Academic gets £80k grant to defend Beijing in thesis accusing MPs of spreading ‘moral panic’ over China

  • The China Research Group of Conservative MPs is the focus of this study.
  • Groups work to combat human rights violations, including Uighur oppression
  • University of Birmingham academic Rong Wei is scheduled to receive £20,892










An academic is to receive £80,000 of public money to accuse MPs of spreading ‘moral panic’ over China.

The Government will sponsor a doctoral thesis that is expected to criticise parliamentarians who campaign against Beijing’s human rights abuses.

According to the research, the China Research Group for Conservative MPs is the main focus and Inter-Parliamentary Alliance on China.

They campaign against Chinese human rights abuses such as Uighur persecution and attempt to expose economic threats and infrastructure problems.

The groups campaign against Chinese human rights abuses, such as Uighur oppression, and seek to expose economic and infrastructure threats

They campaign against Chinese human right abuses such as Uighur persecution and attempt to expose economic, infrastructure, and political threats

The formal proposal for the thesis describes the CRG as having played ‘a major role in the social and political construction of China as the new international pariah’.

It will also explore ‘the potential role of the CRG in the construction of a new international political moral panic focused on China’. 

University of Birmingham academic Rong Wei is scheduled to receive £20,892 plus inflation annually for the next four years.

Sir Iain Duncan Smith is a Tory MP and IPAC Member who called for an inquiry into the grant. 

‘It is unbelievable that a British government can sponsor a research project whose purpose is to denigrate legitimate parliamentary research, in IPAC’s case across 22 countries, both on the Left and the Right,’ he told the Sunday Telegraph.

Tom Tugendhat is Tory MP and the CRG was formed in April 2020 following controversies about Huawei and Covid viruses.

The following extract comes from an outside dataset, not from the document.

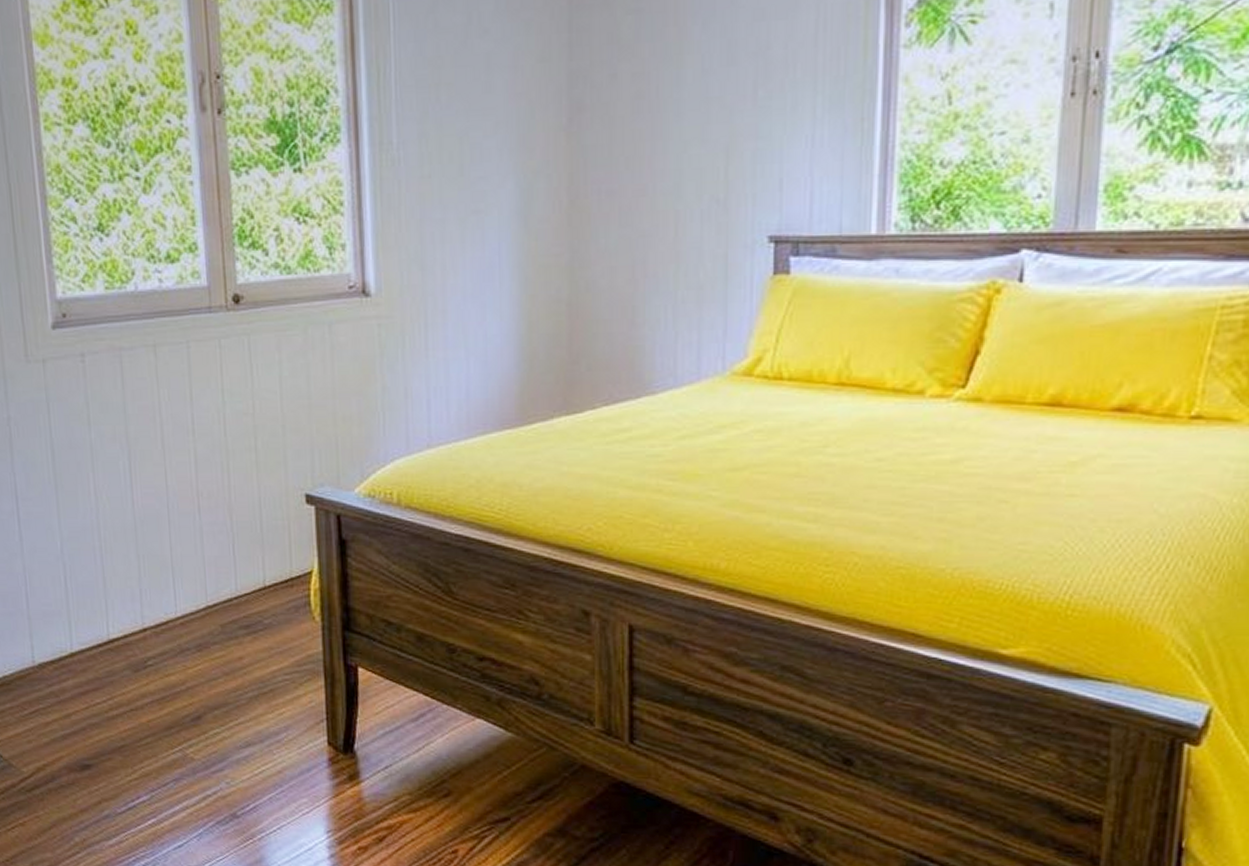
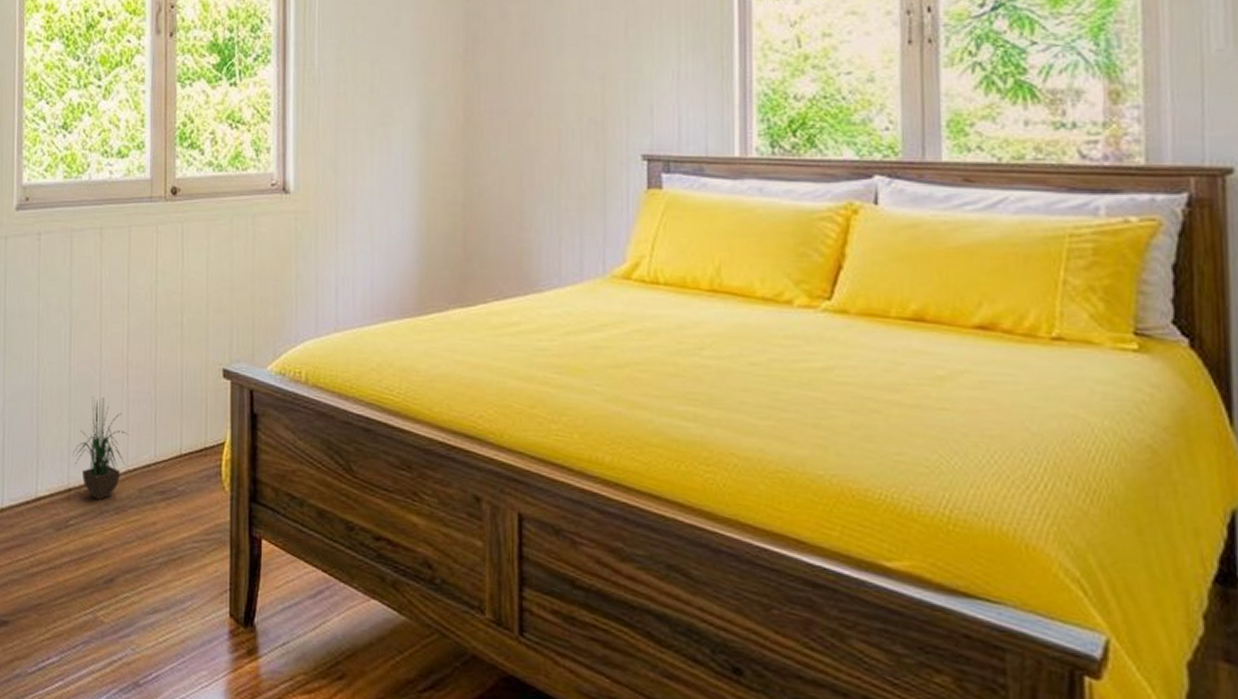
potted plant: none [144,531,206,638] -> present [72,397,129,500]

Sir Iain and he were both among the nine Britons, and also four other groups that Beijing placed under sanction. As a response, the Palace of Westminster expelled the Chinese ambassador.

China and India are set to receive a £1.5 billion climate aid windfall despite scuppering a COP26 deal on reducing reliance on coal power

China and India are set to receive a £1.5 billion climate aid windfall despite scuppering a COP26 deal on reducing reliance on coal power

It also emerged yesterday that China and India are to receive £1.5billion in climate change funding despite wrecking agreements to reduce global warming. 

This month at the COP26 conference, wealthy countries agreed to double their funding to developing countries to help them prepare for climate change.

China and India – deemed ‘developing states’ by the UN – received around £700million in 2019. 

But the pledge made at Glasgow summit could see this rise to £1.5billion – with the British taxpayer footing up to £38million of the bill, the Mail on Sunday reported.